Lee Smolin strode onto the stage to face his audience, a man on a mission. His posture suggested it was a mission he did not expect to see completed in his lifetime. Smolin is a renowned physicist in pursuit of a holy grail of physics. His goal is of both quantum and cosmic proportions — a theory unifying the very small with the very large, as expressed in his new book Einstein's Unfinished Revolution. The event was hosted by Stephen Brockwell, a man uniquely skilled at steering conversation away from dense thickets of terminology. But for the occasional jargon, Smolin’s tale was elegantly and accessible. His tranquil voice belied a fiery passion to solve one of the toughest problem in intellectual history: unifying quantum mechanics with general relativity. This challenge is a nut that Einstein himself had failed to crack, leaving it to be resolved by future generations of scientists. While much progress has been made, a final theory eludes us. Smolin believes he can tell us why. 
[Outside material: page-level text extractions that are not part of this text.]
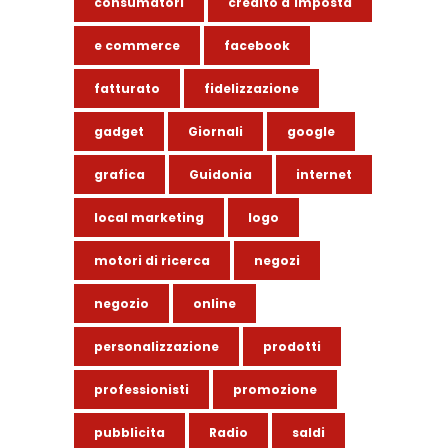
consumatori
credito d'imposta
e commerce
facebook
fatturato
fidelizzazione
gadget
Giornali
google
grafica
Guidonia
internet
local marketing
logo
motori di ricerca
negozi
negozio
online
personalizzazione
prodotti
professionisti
promozione
pubblicita
Radio
saldi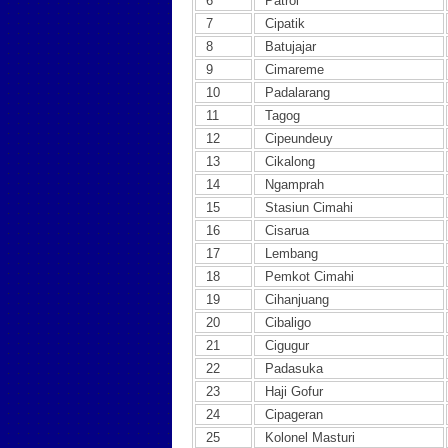
6
Patrol
7
Cipatik
8
Batujajar
9
Cimareme
10
Padalarang
11
Tagog
12
Cipeundeuy
13
Cikalong
14
Ngamprah
15
Stasiun Cimahi
16
Cisarua
17
Lembang
18
Pemkot Cimahi
19
Cihanjuang
20
Cibaligo
21
Cigugur
22
Padasuka
23
Haji Gofur
24
Cipageran
25
Kolonel Masturi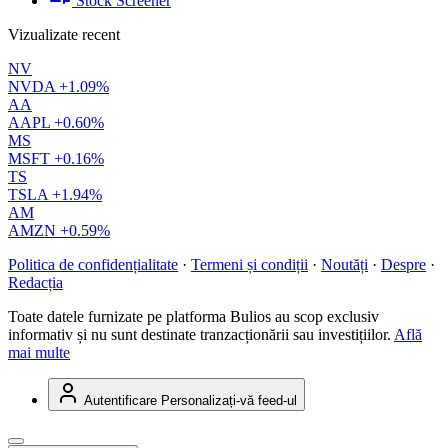
Stock Screener
Vizualizate recent
NV
NVDA
+1.09%
AA
AAPL
+0.60%
MS
MSFT
+0.16%
TS
TSLA
+1.94%
AM
AMZN
+0.59%
Politica de confidențialitate
·
Termeni și condiții
·
Noutăți
·
Despre
·
Redacția
Toate datele furnizate pe platforma Bulios au scop exclusiv
informativ și nu sunt destinate tranzacționării sau investițiilor.
Află
mai multe
Autentificare
Personalizați-vă feed-ul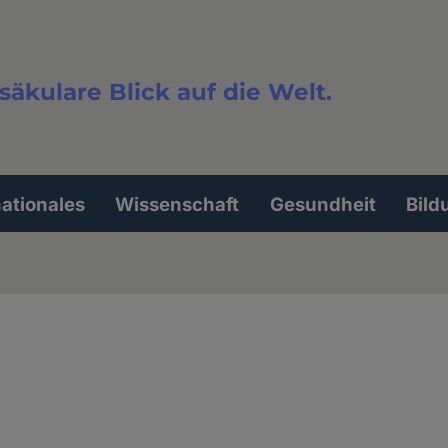
säkulare Blick auf die Welt.
extsuche
nationales
Wissenschaft
Gesundheit
Bild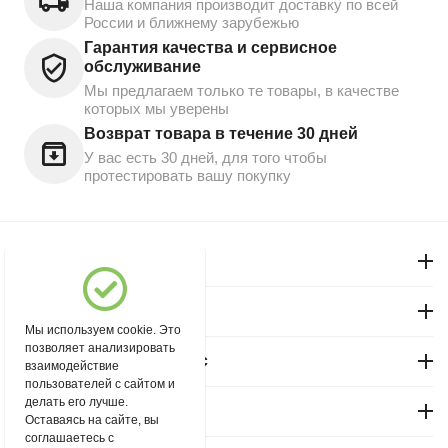
Наша компания производит доставку по всей
России и ближнему зарубежью
Гарантия качества и сервисное
обслуживание
Мы предлагаем только те товары, в качестве
которых мы уверены
Возврат товара в течение 30 дней
У вас есть 30 дней, для того чтобы
протестировать вашу покупку
Моя учетная запись
Магазин "Северный"
Мы используем cookie. Это
позволяет анализировать
Покупательский сервис
взаимодействие
пользователей с сайтом и
делать его лучше.
Контакты
Оставаясь на сайте, вы
соглашаетесь с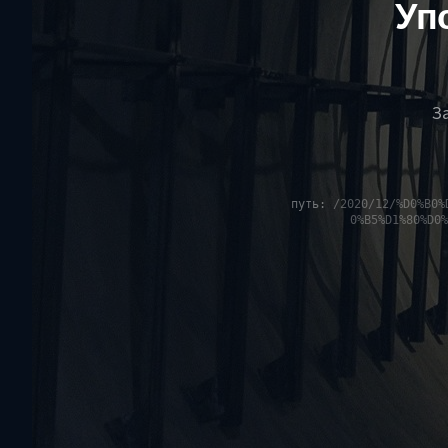
Уп
З
путь:
/2020/12/%D0%B0%
0%B5%D1%80%D0%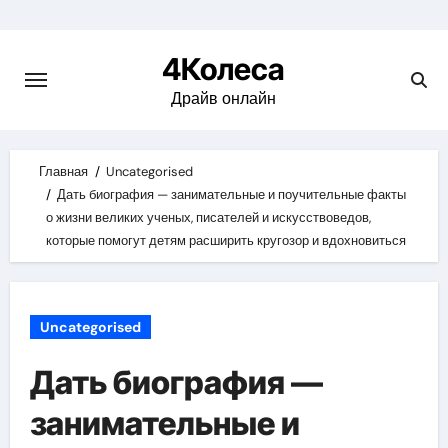
Skip
to
4Колеса
content
Драйв онлайн
Главная
Uncategorised
Дать биография — занимательные и поучительные факты
о жизни великих ученых, писателей и искусствоведов,
которые помогут детям расширить кругозор и вдохновиться
Uncategorised
Дать биография —
занимательные и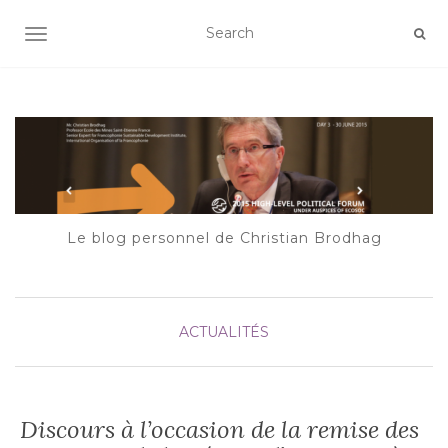
AFFICHER/MASQUER LA NAVIGATION
Le blog personnel de Christian Brodhag
ACTUALITÉS
Discours à l’occasion de la remise des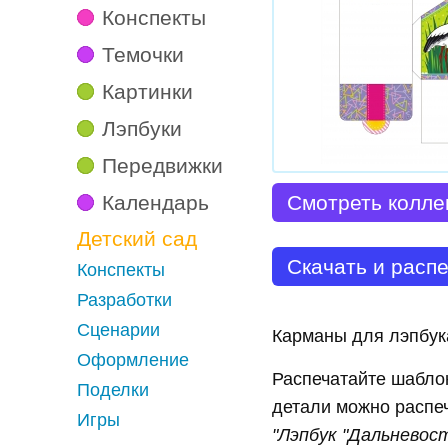
Конспекты
Темочки
Картинки
Лэпбуки
Передвижки
Календарь
Смотреть колле
Детский сад
Скачать и расп
Конспекты
Разработки
Сценарии
Карманы для лэпбук
Оформление
Распечатайте шаблон
Поделки
детали можно распеч
Игры
"Лэпбук "Дальневос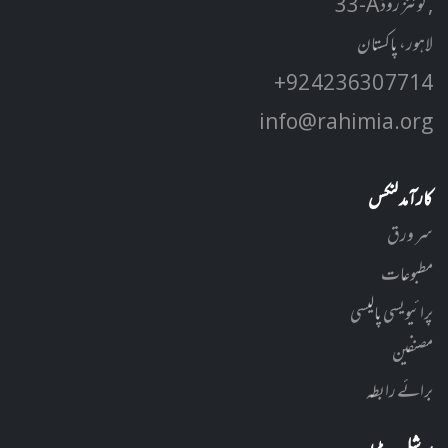
33-A کوئنز روڈ ,
لاہور، پاکستان
+92 42 3630 7714
info@rahimia.org
کارآمد لنکس
سر ورق
مطبوعات
پرائیویسی پالیسی
مصنفین
برائے رابطہ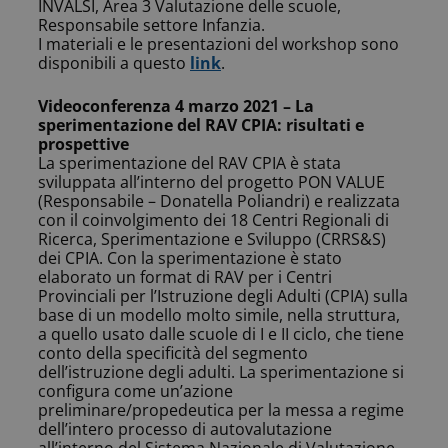
INVALSI, Area 3 Valutazione delle scuole,
Responsabile settore Infanzia.
I materiali e le presentazioni del workshop sono
disponibili a questo
link
.
Videoconferenza 4 marzo 2021 – La
sperimentazione del RAV CPIA: risultati e
prospettive
La sperimentazione del RAV CPIA è stata
sviluppata all’interno del progetto PON VALUE
(Responsabile – Donatella Poliandri) e realizzata
con il coinvolgimento dei 18 Centri Regionali di
Ricerca, Sperimentazione e Sviluppo (CRRS&S)
dei CPIA. Con la sperimentazione è stato
elaborato un format di RAV per i Centri
Provinciali per l’Istruzione degli Adulti (CPIA) sulla
base di un modello molto simile, nella struttura,
a quello usato dalle scuole di I e II ciclo, che tiene
conto della specificità del segmento
dell’istruzione degli adulti. La sperimentazione si
configura come un’azione
preliminare/propedeutica per la messa a regime
dell’intero processo di autovalutazione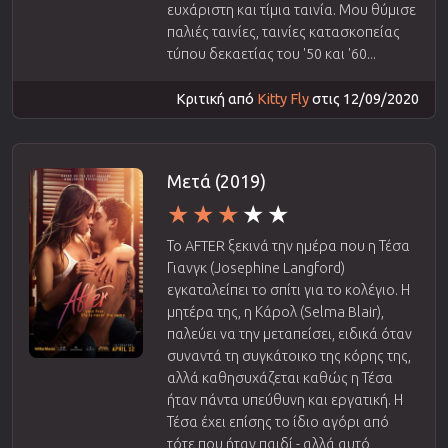
ευχάριστη και τίμια ταινία. Μου θύμισε
παλιές ταινίες, ταινίες κατασκοπείας
τύπου δεκαετίας του '50 και '60...
Κριτική από
Kitty Fly
στις 12/09/2020
Μετά (2019)
Το AFTER ξεκινά την ημέρα που η Τέσα
Γιανγκ (Josephine Langford)
εγκαταλείπει το σπίτι για το κολέγιο. Η
μητέρα της, η Κάρολ (Selma Blair),
παλεύει να την μεταπείσει, ειδικά όταν
συναντά τη συγκάτοικο της κόρης της,
αλλά καθησυχάζεται καθώς η Τέσα
ήταν πάντα υπεύθυνη και εργατική. Η
Τέσα έχει επίσης το ίδιο αγόρι από
τότε που ήταν παιδί - αλλά αυτό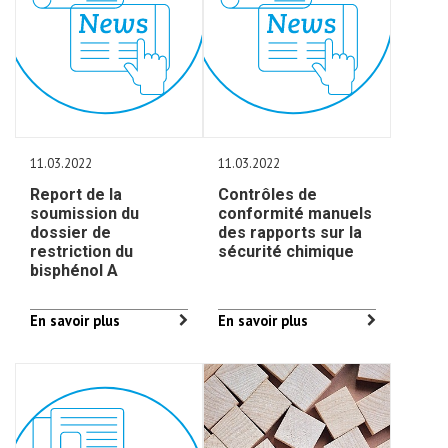
11.03.2022
11.03.2022
Report de la
Contrôles de
soumission du
conformité manuels
dossier de
des rapports sur la
restriction du
sécurité chimique
bisphénol A
En savoir plus
En savoir plus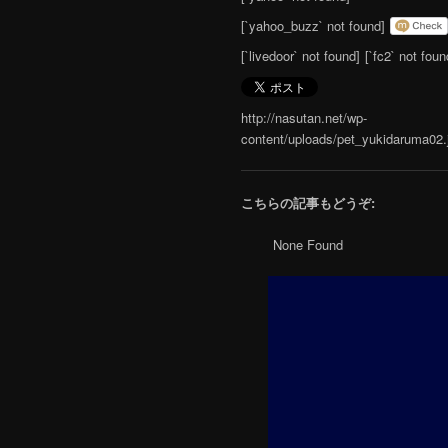
[`yahoo_buzz` not found]
[`livedoor` not found]
[`fc2` not foun
http://nasutan.net/wp-
content/uploads/pet_yukidaruma02.
こちらの記事もどうぞ:
None Found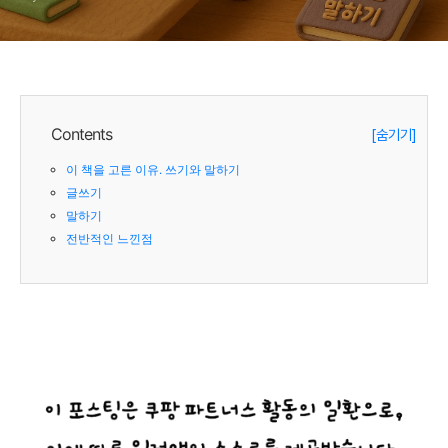
Contents
[숨기기]
이 책을 고른 이유. 쓰기와 말하기
글쓰기
말하기
전반적인 느낀점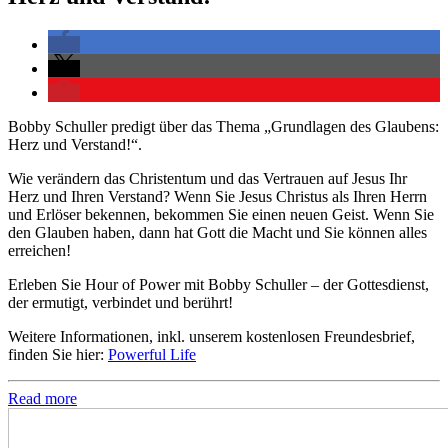
Bobby Schuller predigt über das Thema „Grundlagen des Glaubens:
Herz und Verstand!“.
Wie verändern das Christentum und das Vertrauen auf Jesus Ihr
Herz und Ihren Verstand? Wenn Sie Jesus Christus als Ihren Herrn
und Erlöser bekennen, bekommen Sie einen neuen Geist. Wenn Sie
den Glauben haben, dann hat Gott die Macht und Sie können alles
erreichen!
Erleben Sie Hour of Power mit Bobby Schuller – der Gottesdienst,
der ermutigt, verbindet und berührt!
Weitere Informationen, inkl. unserem kostenlosen Freundesbrief,
finden Sie hier:
Powerful Life
Read more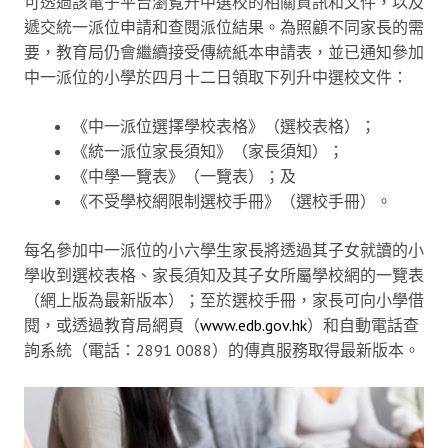
可透過該電子平台瀏覧升中選校的相關資訊和文件，以及
遞交統一派位申請和查閱派位結果。為照顧不同家長的需
要，教育局仍會繼續接受傳統紙本申請表，並已通知參加
中一派位的小學於四月十二日領取下列升中選校文件：
《中一派位選擇學校表格》（選校表格）；
《統一派位家長須知》（家長須知）；
《中學一覽表》（一覽表）；及
《不受學校網限制選校手冊》（選校手冊）。
​每名參加中一派位的小六學生家長將透過其子女就讀的小
學收到選校表格、家長須知及其子女所屬學校網的一覽表
（網上版為最新版本）；至於選校手冊，家長可向小學借
閱，或透過教育局網頁（
www.edb.gov.hk
）和自動電話查
詢系統（電話：2891 0088）的傳真服務取得最新版本。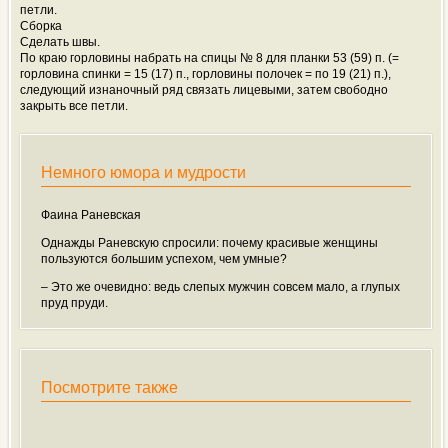
петли.
Сборка
Сделать швы.
По краю горловины набрать на спицы № 8 для планки 53 (59) п. (=
горловина спинки = 15 (17) п., горловины полочек = по 19 (21) п.),
следующий изнаночный ряд связать лицевыми, затем свободно
закрыть все петли.
Немного юмора и мудрости
Фаина Раневская
Однажды Раневскую спросили: почему красивые женщины
пользуются большим успехом, чем умные?
– Это же очевидно: ведь слепых мужчин совсем мало, а глупых
пруд пруди.
Посмотрите также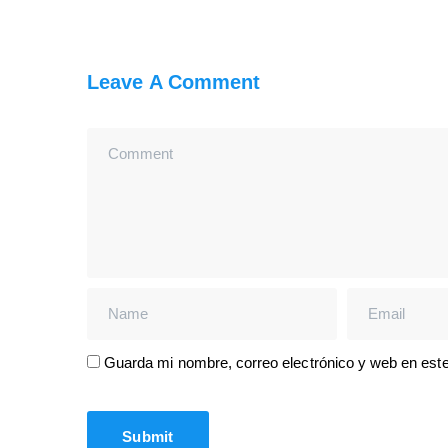
Leave A Comment
Guarda mi nombre, correo electrónico y web en est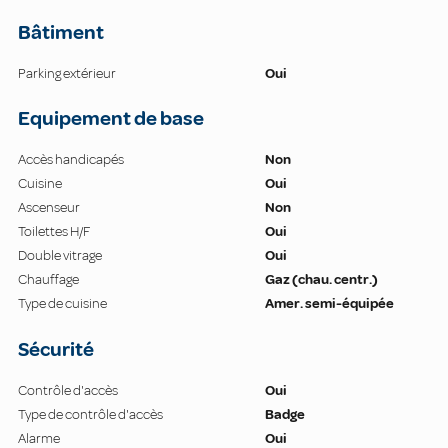
Bâtiment
Parking extérieur
Oui
Equipement de base
Accès handicapés
Non
Cuisine
Oui
Ascenseur
Non
Toilettes H/F
Oui
Double vitrage
Oui
Chauffage
Gaz (chau. centr.)
Type de cuisine
Amer. semi-équipée
Sécurité
Contrôle d'accès
Oui
Type de contrôle d'accès
Badge
Alarme
Oui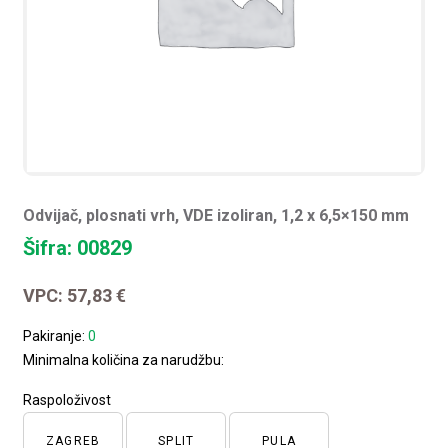
Odvijač, plosnati vrh, VDE izoliran, 1,2 x 6,5×150 mm
Šifra: 00829
VPC:
57,83
€
Pakiranje:
0
Minimalna količina za narudžbu:
Raspoloživost
ZAGREB
SPLIT
PULA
Einstein’s revolution began with his theory of general relativity — a theory governing the very large. Shortly after scientists began developing theories of the very small - that of the spooky quantum realm. Here, Smolin has a bone to pick with theories of phenomena that depend on the presence of an observer. Considered mind-dependent, he calls these theories “anti-realist.” Smolin believes such theories should be exchanged for ‘realist’ views, like those we have of the atomic world. This view of realism has been criticized, with some voices arguing that science should only be evidence-dependent. Regardless, scientists agree that a grand theory of everything still waits to be discovered. Opinions differ on how to arrive there.

 

In Einstein’s Unfinished Revolution, Lee Smolin proclaims he has found the pieces of the map, hidden within the history of physics. When pieced together, he says, they will guide our way to the final treasure. Smolin recognizes that this will take unconventional thinking. He calls on fellow physicists to remove their anti-realist blinders and move past their theoretical entrenchment.
As much as Smolin departs from mainstream science, he is in line with the history of scientific thought. There was a time in the history of every modern idea when it once seemed daring and unconventional. It has been those who set sail from familiar thinking who opened new continents of thought. 

 

Whether one agrees with him or not, Smolin stood on stage with an intellectual bravery to be admired. The history of progress has been marked by such deviations from the norm. It is an intellectual heritage that Einstein knew well as he advanced ideas that forever changed the direction of thought. How fitting it would be if completing Einstein’s revolution meant once again turning the world on its head.